While northern investors and southern progressives transformed the economic base of the Carolina up country from cotton production to textile manufacturing after the Civil War, peddlers and merchants - both Jew and gentile - provided a wide array of goods to the burgeoning population.4 As they moved up the economic ladder, Jewish migrants entered the southern middle class and became vigorous players in civic and community life. Comparable to patterns in other parts of the South, Jews in the up country steadily reformulated their ethnic identity to blend into southern culture.

JEWS IN SOUTH CAROLINA

Jewish settlement dates to the seventeenth century in the British colony of Carolina, where it was largely concentrated in the port city of Charleston, a thriving trading center that was home to the largest American Jewish community in 1820. While the Sephardim, Jews of Iberian descent, immigrated to Charleston during the colonial period, later arrivals tended to be Ashkenazi Jews, almost all of them from the German-speaking lands of central Europe.5

The number of Jews engaged in peddling increased during the late nineteenth century with the coming of eastern Europeans. Deteriorating economic conditions coupled with violent anti-Semitism in the Russian Empire resulted in the emigration of some 2.25 million Jews from Ukraine, Belarus, Lithuania, Poland, Romania, and Galicia to the United States between 1890 and 1924. While the majority of late-nineteenth-century Jewish immigrants settled in the urbanized Northeast and Upper Midwest where garment manufacturing dominated the economic landscape, smaller numbers followed kinship and social networks to rural areas and small towns scattered from coast to coast and took up peddling. The appearance of eastern European Jewish peddlers below the Mason-Dixon line places the South in an expansive trajectory of Jewish migration that helped to shape domestic commerce during the post-Civil War era.

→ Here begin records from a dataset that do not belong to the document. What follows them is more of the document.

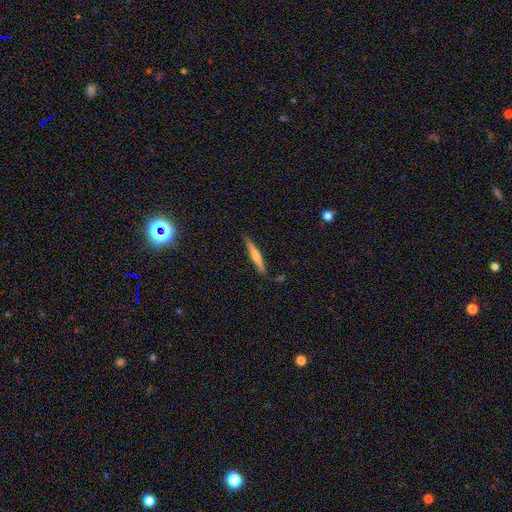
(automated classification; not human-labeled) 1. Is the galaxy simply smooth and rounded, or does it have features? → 52% smooth, 41% featured or disk, 7% star or artifact.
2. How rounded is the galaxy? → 94% cigar-shaped, 5% in between, 2% round.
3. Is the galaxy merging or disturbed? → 86% none, 11% minor disturbance, 2% major disturbance, 2% merger.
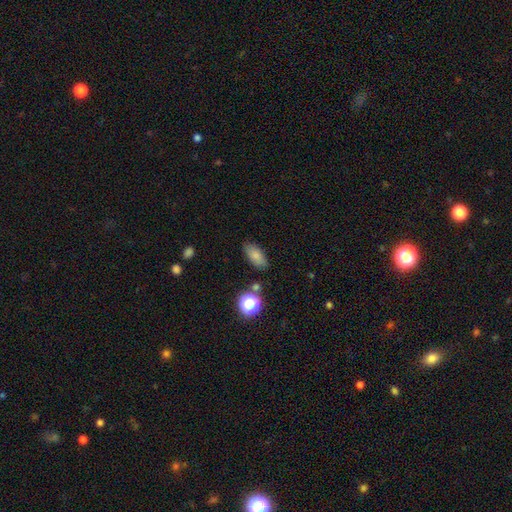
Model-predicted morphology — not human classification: smooth_or_featured: smooth (p=0.79) [alt: star or artifact p=0.11]
how_rounded: in between (p=0.84) [alt: cigar-shaped p=0.10]
merging: none (p=0.82) [alt: minor disturbance p=0.12]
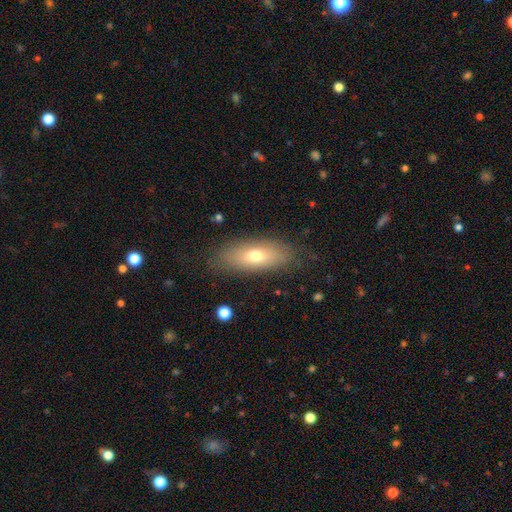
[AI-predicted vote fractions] smooth_or_featured: smooth (p=0.67) [alt: featured or disk p=0.25]
how_rounded: in between (p=0.72) [alt: cigar-shaped p=0.24]
merging: none (p=0.83) [alt: minor disturbance p=0.12]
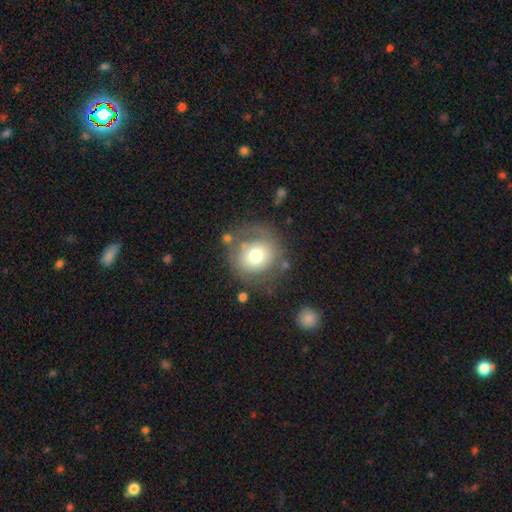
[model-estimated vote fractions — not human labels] This is likely a smooth galaxy (66%). How rounded: clearly round (89%). Merging: likely none (65%).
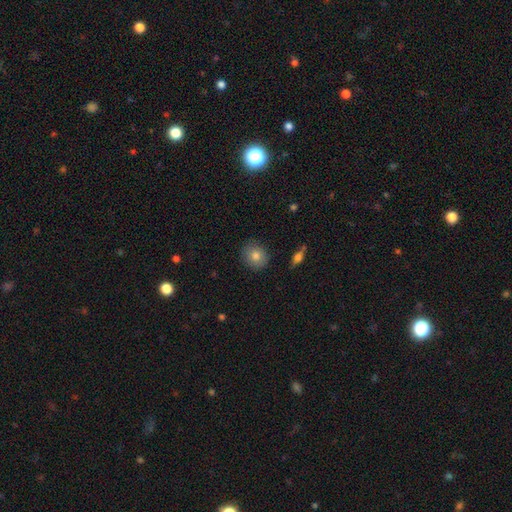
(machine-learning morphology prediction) Smooth or featured: smooth — 80% (featured or disk — 11%)
How rounded: round — 81% (in between — 17%)
Merging: none — 87% (minor disturbance — 10%)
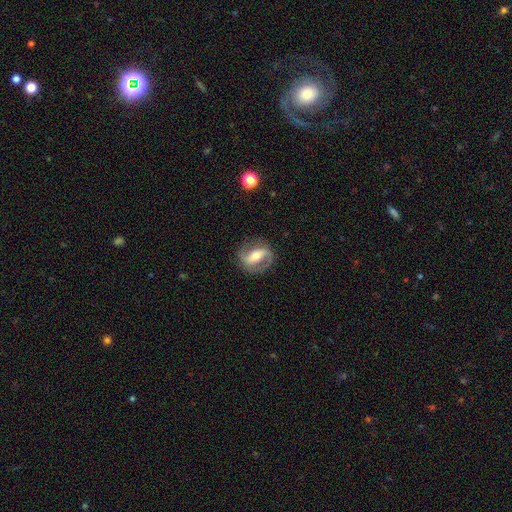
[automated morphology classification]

Whereas the commercial spheres of their Jewish predecessors in the South had been confined to the port cities, eastern European Jews filled a different economic niche. Peddlers and shopkeepers as well as cloth and scrap-metal dealers, they ranged far into the southern interior selling clothing, needles, tobacco products, dry goods, hardware, and jewelry. Their extensive territory included the hinterlands of the up country, where large numbers of Scots-Irish had lived since before the Revolutionary War. …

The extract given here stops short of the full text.